Nobody is calling the race until it’s over. But supporters say that even if they come close, it will be historic.

Since the 1930 income tax vote, Oregon voters have rejected sales taxes nine times and income tax increases six times.

Oregon crawled out of its last major recession in 1982 by temporarily raising income taxes. But that increase was proposed by a Republican governor, Vic Atiyeh, and endorsed by a Democratic Legislature. It never made it to the ballot.

Since that time, Oregonians have been much more likely to use the ballot box to cut taxes rather than raise them. The only successful statewide tax increases were for cigarette taxes.

Across the nation, 27 states increased taxes in 2002 to deal with budget problems. But none was approved at the ballot box except for tobacco taxes.

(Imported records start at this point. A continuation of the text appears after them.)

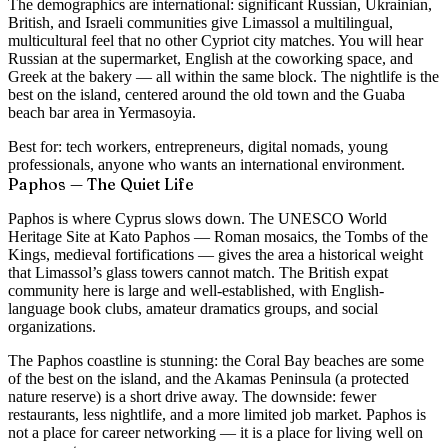
The demographics are international: significant Russian, Ukrainian,
British, and Israeli communities give Limassol a multilingual,
multicultural feel that no other Cypriot city matches. You will hear
Russian at the supermarket, English at the coworking space, and
Greek at the bakery — all within the same block. The nightlife is the
best on the island, centered around the old town and the Guaba
beach bar area in Yermasoyia.
Best for:
tech workers, entrepreneurs, digital nomads, young
professionals, anyone who wants an international environment.
Paphos — The Quiet Life
Paphos is where Cyprus slows down. The UNESCO World
Heritage Site at Kato Paphos — Roman mosaics, the Tombs of the
Kings, medieval fortifications — gives the area a historical weight
that Limassol’s glass towers cannot match. The British expat
community here is large and well-established, with English-
language book clubs, amateur dramatics groups, and social
organizations.
The Paphos coastline is stunning: the Coral Bay beaches are some
of the best on the island, and the Akamas Peninsula (a protected
nature reserve) is a short drive away. The downside: fewer
restaurants, less nightlife, and a more limited job market. Paphos is
not a place for career networking — it is a place for living well on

If Oregonians vote to raise the income tax Tuesday, “that would be the first general statewide tax increase in a long time” to come from voters anywhere in the country, said Mandy Rafool, a tax specialist for the National Conference of State Legislatures.

If Measure 28 passes, it would represent a redemption of sorts for Kitzhaber.

The once-popular governor expended much of his political capital holding out for a three-year income tax increase during last year’s special legislative sessions. He aroused the ire of Republicans by vetoing their alternate plans, practically forcing the income tax measure onto the ballot.

Even if Measure 28 is defeated, its comeback in the polls could shift the political terrain in Oregon after more than a decade of tax cuts.

“If they get close,” Bennett said, “I think anyone who says the public is opposed to tax measures has to make a much stronger case.”